Conforme análise de Maria Isabel Couto, diretora de Dados e Transparência do Instituto Fogo Cruzado, a guerra entre facções e a expansão da atuação desses grupos no estado é, de fato, um dos fatores que levam a essa onda de violência. A especialista destacou a ação de um grupo criminoso do Rio de Janeiro, que tem dominado territórios de Salvador.
“O que houve esse ano na localidade de Vila Verde é exemplar nesse sentido. Entre 1º de janeiro e 20 de maio registramos 3 tiroteios com 1 morto na localidade de Vila Verde em São Cristóvão. Em Vila Verde de Mussurunga, registramos 6 tiroteios com 4 mortos e 2 feridos, entre 1º de janeiro e 20 de maio. Vila Verde é fronteira entre os bairros de São Cristóvão e Mussurunga, isso ocorre por conta do nosso georreferenciamento”, analisa Maria Isabel.
Especialista critica métodos utilizados pela segurança do estado para lidar com a violência em Vila Verde
Apesar da atuação dos suspeitos ser um fator relevante, Maria Isabel destaca que a onda de violência em Vila Verde é causada por múltiplos fatores e que o método utilizado pelas organizações de segurança pública é ineficaz.
"Não há como ter resultados diferentes apostando nas mesmas soluções", começa. “O Governo da Bahia hoje falha na produção de dados sobre segurança pública e não é transparente na divulgação das informações que reúne. Mas falha também no desenvolvimento de uma política pública de segurança que foque na preservação da vida. Os estados, quando produzem e divulgam dados, produzem apenas informações sobre as estatísticas criminais, mas não produzem informações sobre as medidas aplicadas para entender e combater o crime. Com isso, não sabemos se as medidas são eficazes ou não”, pontua ela.
Um dos aspectos que apontam para essa falha é que a Bahia passou o estado do Rio de Janeiro no ranking nacional de letalidade policial, o que, para a diretora, enfatiza que essas ações não promovem paz e segurança. “Carecemos de políticas públicas eficientes e com foco na preservação da vida. Os exemplos de outras cidades, inclusive no exterior, são claros, para quebrar o ciclo da violência é preciso investigar os homicídios, coisa que se faz muito pouco no Brasil, atuar para a redução da violência policial e dos conflitos entre grupos armados”, enfatiza Maria Isabel.
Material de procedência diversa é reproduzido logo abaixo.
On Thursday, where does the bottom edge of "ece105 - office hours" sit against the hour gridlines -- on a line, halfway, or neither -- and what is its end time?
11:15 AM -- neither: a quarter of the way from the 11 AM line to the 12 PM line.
“[A posição da Bahia no ranking de letalidade policial é] um exemplo bastante claro do que acontece quando políticas públicas não são baseadas em dados e evidências. E também do que acontece quando não há transparência, participação e controle social na elaboração, monitoramento e avaliação dessas políticas. Você tem os dados e análises mostrando uma direção e o investimento vai na contramão”, afirma.
Os impactos das trocas de tiros - sejam elas causadas pela rivalidade entre grupos criminosos ou entre suspeitos e policiais - na vida da população é inegável. Mesmo com a ocupação de Vila Verde pela PM, a sensação de insegurança constante levou moradores a abandonarem as próprias casas na região.
Ruas desertas, casas abertas, janelas e móveis quebrados e marcas de tiros nas paredes são aspectos que compõem o cenário de Vila Verde no momento. Em reportagem da TV Bahia, uma das donas das casas abandonadas contou que morava em Vila Verde há 28 anos, mas decidiu deixar a localidade.
"Eu sempre vivi bem aqui. Infelizmente, em nenhum lugar na Bahia a gente se sente seguro. Aliás, não é só aqui na Bahia, o mundo inteiro está assim", disse a ex-moradora. "Eu amo meu bairro, mas fazer o quê? Quem tem Deus tem que olhar para frente e seguir", lamentou a mulher, que caminhava segurando sacos com roupas e deixava o local.